Los templos perpetuos

Con el paso de los años, nos toca asumir que las cosas cambian. Incluso aquellas que nunca nos importaron demasiado o aquellas que creíamos inmutable

La reina Isabel II, en los actos con motivo de su 96 cumpleaños. RTVE
09 de septiembre de 2022 a las 01:00h

Hay cosas que nunca pensamos que cambiarían. Probablemente porque allá por la infancia, cuando el tiempo parece detenerse y transcurre tan despacio, la obstinación es una senda irrenunciable. Nos creemos en posesión de verdades absolutas y tangibles, y necesitamos que esas verdades se alcen como templos para sentirnos seguros.

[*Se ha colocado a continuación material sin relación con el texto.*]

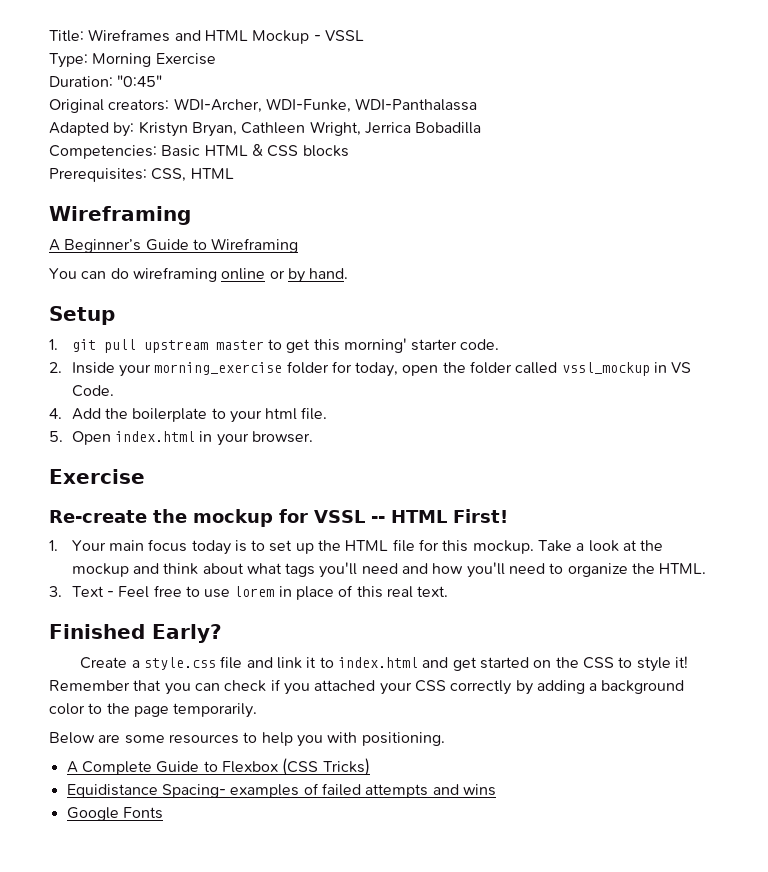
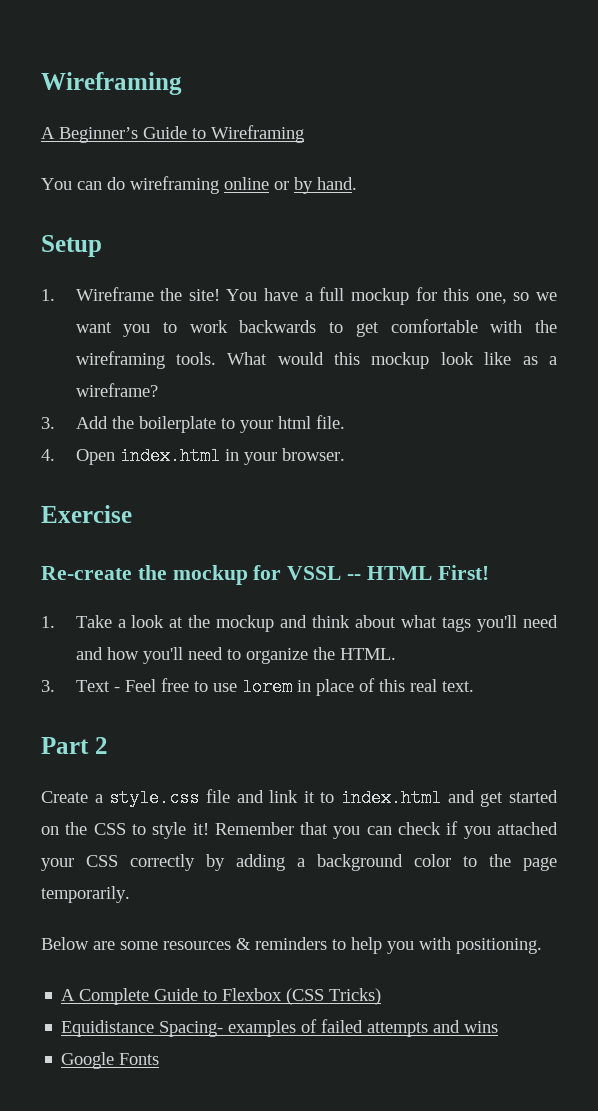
[49,29,364,44] [49,53,216,68] [49,75,163,87] [49,98,478,113] [49,121,482,137] [49,144,349,159] [49,168,234,182] Title: Wireframes and HTML Mockup - VSSL // Type: Morning Exercise // Duration: "0:45" // Original creators: WDI-Archer, WDI-Funke, WDI-Panthalassa // Adapted by: Kristyn Bryan, Cathleen Wright, Jerrica Bobadilla // Competencies: Basic HTML & CSS blocks // Prerequisites: CSS, HTML // -> (41, 83) none
[71,338,500,353] [49,361,692,377] [71,385,114,397] [49,408,62,419] git pull upstream master to get this morning' starter code. // 2. Inside your morning_exercise folder for today, open the folder called vssl_mockup in VS Code. // 4. -> [75,287,557,305] [75,319,557,337] [75,351,557,369] [75,383,158,397] [41,417,55,429] Wireframe the site! You have a full mockup for this one, so we want you to work backwards to get comfortable with the wireframing tools. What would this mockup look like as a wireframe? // 3.
[49,431,63,442] 5. -> [41,449,55,461] 4.
[71,539,534,555] Your main focus today is to set up the HTML file for this mockup. -> (55, 622) none
[49,624,222,643] Finished Early? -> [41,737,108,754] Part 2
(239, 739) none -> [236,937,327,950] & reminders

Por ejemplo, sabemos que el cole no va a arder por la noche ―aunque nos pueda seducir la idea en la víspera de un examen―; sabemos que nuestros padres siempre estarán ahí; sabemos que si nos portamos bien o medio bien, habrá chocolate el domingo; sabemos que si encestamos la bola de papel en la papelera, nuestro equipo ganará el partido; sabemos que hay gente que nunca se va a morir. Esto último siempre ha sido así con ciertos personajes perpetuos: Jordi Hurtado, el papa Juan Pablo II… o la reina madre y la reina de Inglaterra. A algunos de ellos los hemos perdido ya y otros pocos continúan ganándole su batalla al tiempo. 

Con Isabel II creo que todos teníamos la misma sensación, la de estar frente a un prodigio de la naturaleza. Una señora que lo mismo servía para suegra implacable que para abuelita tierna con sándwiches de mermelada en el bolso y charlas de té con el osito Teddy. Para mí, desde siempre, la reina de Inglaterra ha sido sus sombreros. Siempre de colores, con flores, y a juego con el abrigo y el vestido. Recuerdo que de pequeña a menudo me preguntaba por el tamaño que debía de tener el armario sombrerero de la monarca británica. Me planteaba si guardaría en él también la corona y si esta ocuparía la balda de arriba o la de más abajo, para tenerla a mano por si se tercia una comparecencia tonta y con las prisas no atina a pillarla entre tanto gorro y tanta pamela. 

No cabía duda de que la reina de Inglaterra nos iba a sobrevivir a todos. O por lo menos a su hijo Carlos. El eterno heredero de la corona que todos creíamos que nunca se iba a poner. Ahora parece que al fin ha llegado su momento, un momento imposible, como imposible era la desaparición de su madre. Ahora toca también asistir a toda la parafernalia real que los británicos llevan tiempo proyectando. Ya se sabe que nadie como un inglés para montar a todo trapo un fiestón de despedida. Y cuando cesen los fastos solo nos quedará tratar de acostumbrarnos a que esa verdad imperturbable con sombrero ya no está.

Con el paso de los años, nos toca asumir que las cosas cambian. Incluso aquellas que nunca nos importaron demasiado o aquellas que creíamos inmutables. Lo jodido es cuando se pierde algo que importa de veras y eso también nos pasó ayer. Ayer los españoles recibimos con estupor una noticia que no podíamos atisbar. Contra todo pronóstico y ante nuestros corazoncitos encogidos, ha ocurrido: Toni Cantó ha abandonado su cargo en la Oficina del Español de la Comunidad de Madrid. Aduce un nuevo proyecto profesional para dejarnos huérfanos, a nosotros y a nuestra lengua. Francamente, yo ya no sé en qué creer. Si la reina de Inglaterra se muere y la mente preclara de Toni Cantó ya no está al frente de la defensa del español, ya no quedan templos por derrumbarse. Dios salve a Jordi Hurtado y a su máquina del tiempo.